AI app builders and the new era of cloud infrastructure deals
AI app builders are specialized platforms, tools, and services that help teams design, generate, and deploy AI-powered applications, and they are becoming some of the most demanding and long-term customers for cloud infrastructure as every prompt, model call, and deployment pipeline consumes large amounts of compute. The shift is visible in how companies that began as lightweight tools are now signing large-scale cloud infrastructure deals and embedding deeply with a single provider’s stack. Instead of running quick trials of AI app development, enterprises are committing to multiyear agreements that cover training, inference, security, and deployment at scale. These arrangements are less about basic hosting and more about controlling the next layer of software creation: AI-driven code generation, agents, and full application workflows. Cloud providers are responding with tailored partnerships that bundle AI models, specialized chips, marketplaces, and governance features, locking in these builders before they grow into even larger customers.
Lovable’s fivefold Google Cloud partnership and AI app development scale
Lovable’s expanded Google Cloud partnership shows how quickly an AI app builder can become a heavyweight infrastructure client. The company agreed a multiyear expansion that increases its cloud footprint fivefold, with significantly greater AI usage tied to both Anthropic’s Claude models and Google’s Gemini models for coding tasks. Lovable reports more than 25 million projects created in its first year and over one million new projects processed each week, while Lovable-built apps attract 600 million visits per month. This growth is backed by serious revenue. According to TechCrunch, Lovable crossed USD 400 million (approx. RM1,840 million) in annual recurring revenue with 146 employees, after raising a USD 330 million (approx. RM1,518 million) Series B at a USD 6.6 billion (approx. RM30,360 million) valuation. The Google Cloud partnership deepens access to Gemini models, places Lovable Agent in the Gemini Enterprise Agent Gallery, and adds Marketplace distribution plus Wiz-powered security, turning a “prompt-to-app” tool into a full-stack AI app development platform with enterprise-grade infrastructure.

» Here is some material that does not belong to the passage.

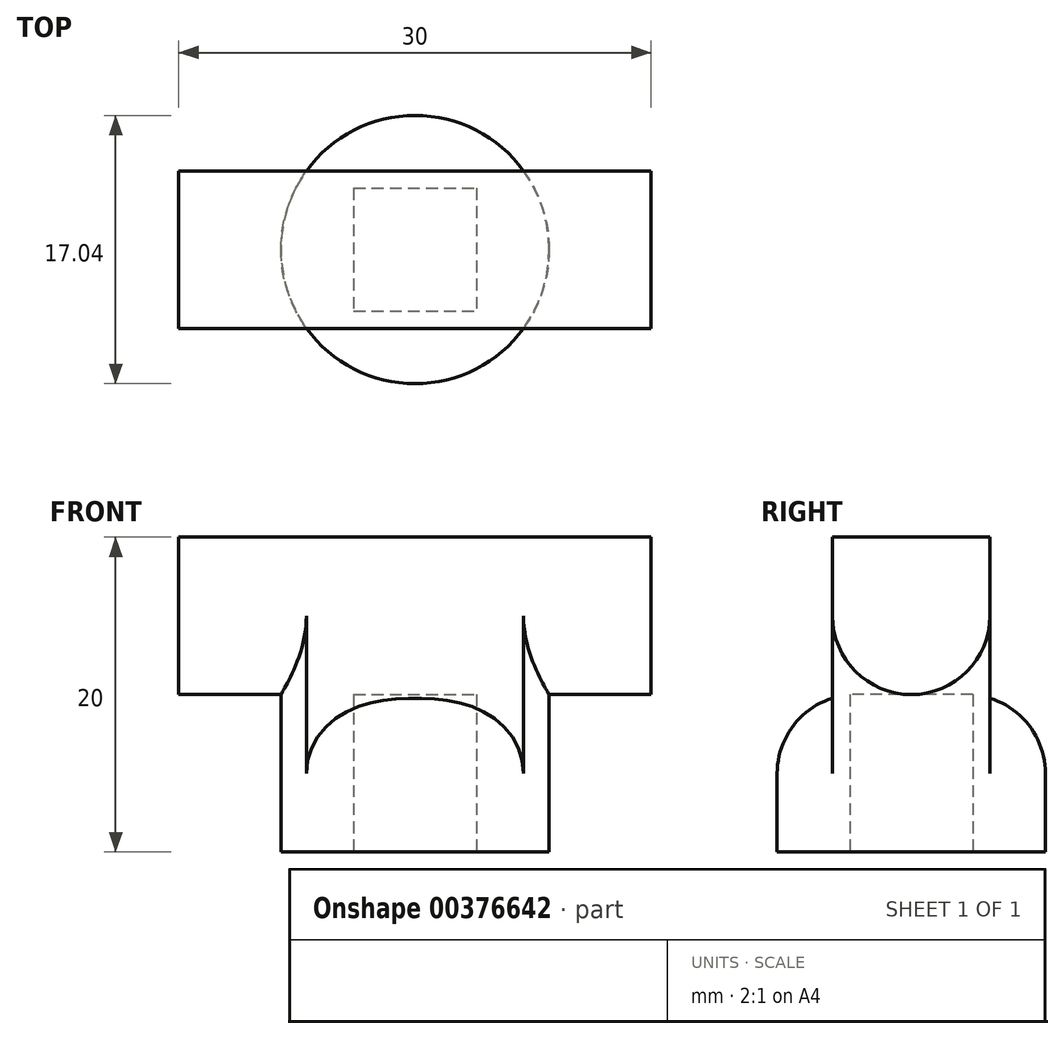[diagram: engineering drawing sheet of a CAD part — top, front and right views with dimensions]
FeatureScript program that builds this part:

Pinterest’s USD 4 billion AWS enterprise commitment to AI discovery
At the application layer, Pinterest is showing how a mature consumer platform can transform into a long-term cloud infrastructure anchor tenant for AI. The company has announced a planned USD 4 billion (approx. RM18,400 million) commitment to Amazon Web Services through 2031, its largest infrastructure investment so far, to support the next phase of AI and machine learning growth. Serving more than 600 million monthly users, Pinterest depends on AI models for visual search, recommendations, its Taste Graph, multimodal systems, and the Pinterest Assistant. Under the expanded agreement, Pinterest plans to use AWS Trainium to train and run large language and vision-language models, and to increase its use of AWS Graviton processors, which already power about one-third of its computing infrastructure. The company is also shifting from traditional EC2-based environments to a Kubernetes architecture on Amazon EKS, aiming for better efficiency, reliability, and developer productivity while it scales AI-driven discovery and advertising features.

From experiments to long-term cloud infrastructure customers
Lovable and Pinterest together show that AI app development is no longer a side experiment for cloud providers. Lovable’s rapid move from buzzy startup tool to infrastructure-heavy platform, and Pinterest’s multibillion-dollar AWS enterprise commitment, both signal that AI application builders expect to run sustained, intensive workloads over many years. Their usage looks less like one-off productivity boosts and more like recurring, infrastructure-heavy workflows. For Lovable, every generated app, security scan, deployment workflow, and agentic task consumes compute inside Google Cloud, while Pinterest’s AI recommendation and discovery systems continually train and serve models on AWS. These patterns turn AI builders into predictable, high-volume customers. Instead of trying different clouds for each project, these companies are aligning their future roadmaps with specific providers, from AI models and chips to Kubernetes stacks and enterprise marketplaces. The result is a new class of cloud infrastructure deals anchored in AI application lifecycles rather than generic hosting contracts.

How cloud providers are locking in AI builders for the full lifecycle
Cloud providers are shaping AI-focused deals that span the entire lifecycle of AI app development: building, securing, deploying, and operating applications at scale. In Lovable’s case, Google Cloud is not only supplying AI-optimized infrastructure and access to Gemini, but also offering Marketplace distribution, simplified procurement, and integrations like Wiz to scan and fix vulnerabilities in AI-generated code. That gives enterprise buyers governance, billing, and security features they need before letting AI-generated software touch customer data or regulated workflows. Pinterest’s AWS agreement shows a similar pattern at a different tier. The company is standardizing on Trainium and Graviton hardware, moving to Amazon EKS for container orchestration, and relying on AWS to support both consumer experiences and advertising performance. These specialized partnerships give AI builders a consistent stack from experimentation to production, while tying their success to a particular cloud ecosystem. In turn, cloud giants secure loyalty from customers whose AI usage is likely to rise over time.